#### What to work on:
Pictures are to be left out; every line from the one with "focal_35mm: 17" through the end of the data must be transcribed exactly.

——

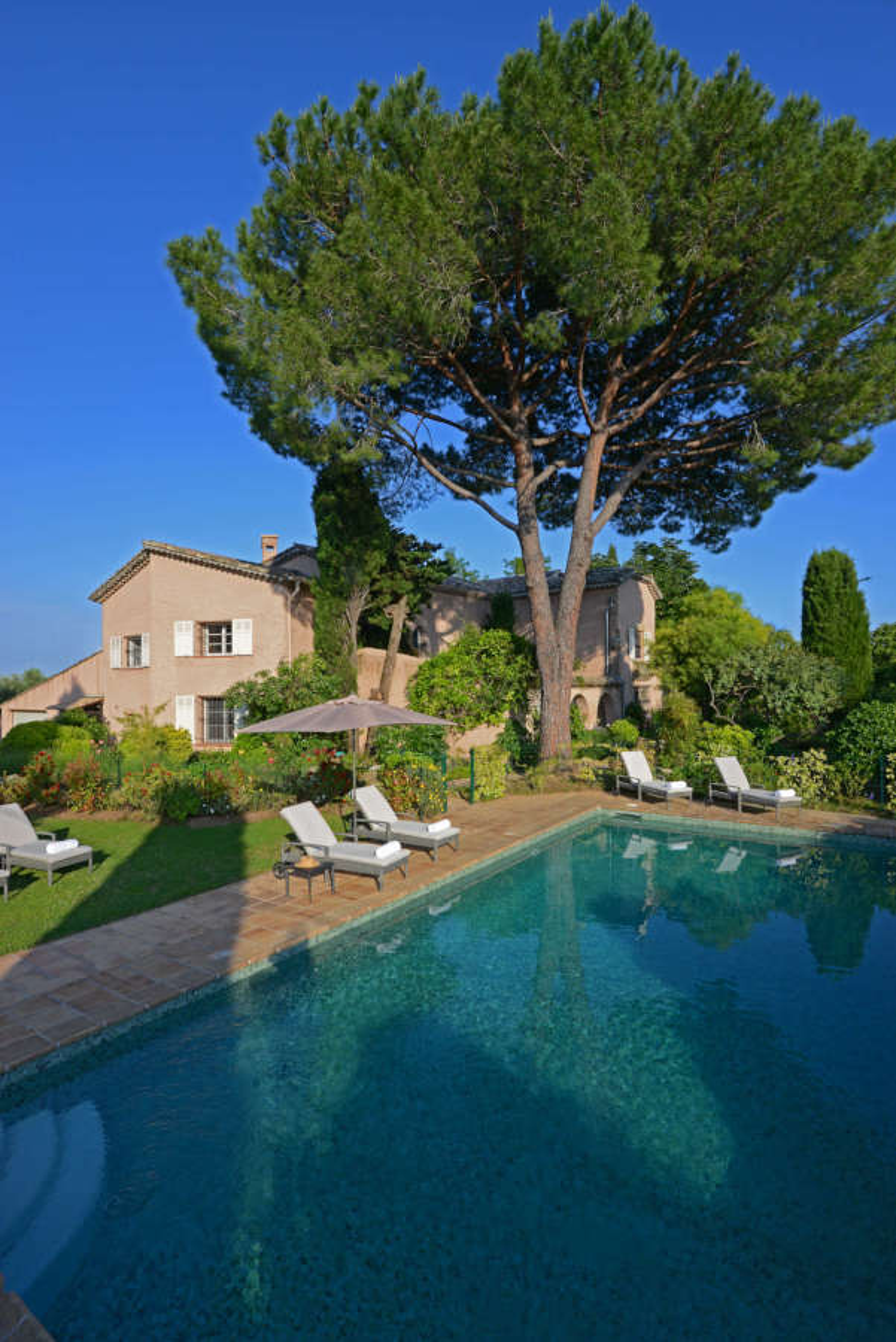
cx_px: 448
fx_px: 634
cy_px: 671
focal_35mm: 17
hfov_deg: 70.5
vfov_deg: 93.2
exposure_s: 1/125
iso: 500
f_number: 20
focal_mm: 17
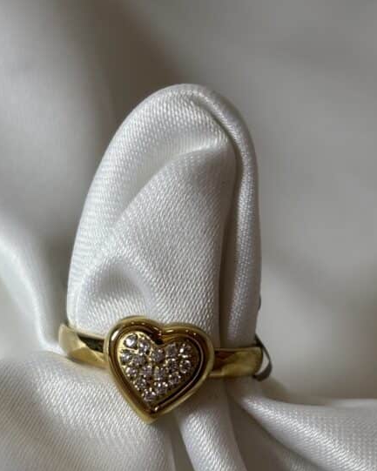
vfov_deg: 19.9
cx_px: 178
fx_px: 1339
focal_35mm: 96
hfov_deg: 16.0
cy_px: 333
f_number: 1.6
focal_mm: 5.96
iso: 32
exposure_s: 1/167
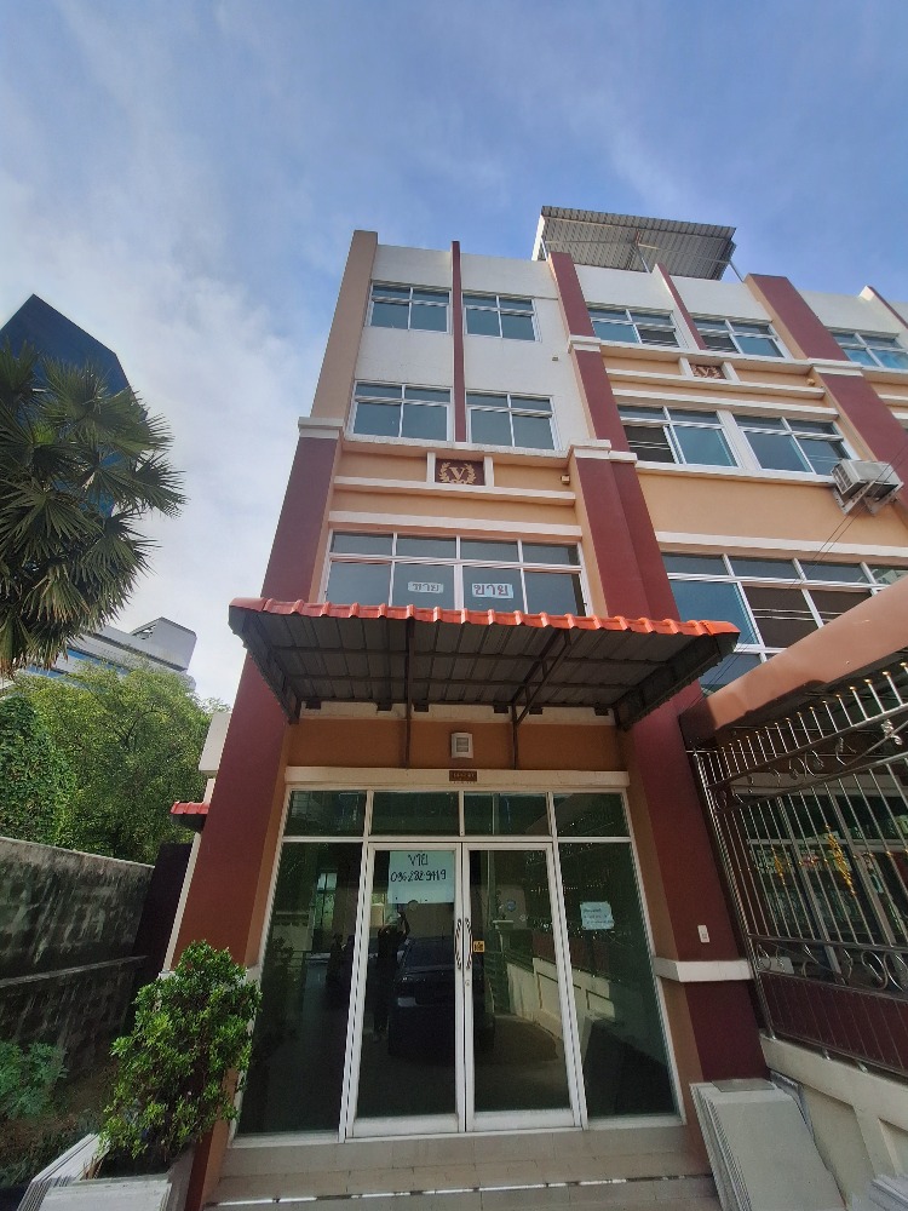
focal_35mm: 13
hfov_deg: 89.9
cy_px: 606
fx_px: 455
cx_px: 454
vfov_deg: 106.2
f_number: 2.2
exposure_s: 1/2000
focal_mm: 1.74
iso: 40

——

#### Exercise solution:
focal_35mm: 17
hfov_deg: 70.5
vfov_deg: 93.2
exposure_s: 1/125
iso: 500
f_number: 20
focal_mm: 17
vfov_deg: 19.9
cx_px: 178
fx_px: 1339
focal_35mm: 96
hfov_deg: 16.0
cy_px: 333
f_number: 1.6
focal_mm: 5.96
iso: 32
exposure_s: 1/167
focal_35mm: 13
hfov_deg: 89.9
cy_px: 606
fx_px: 455
cx_px: 454
vfov_deg: 106.2
f_number: 2.2
exposure_s: 1/2000
focal_mm: 1.74
iso: 40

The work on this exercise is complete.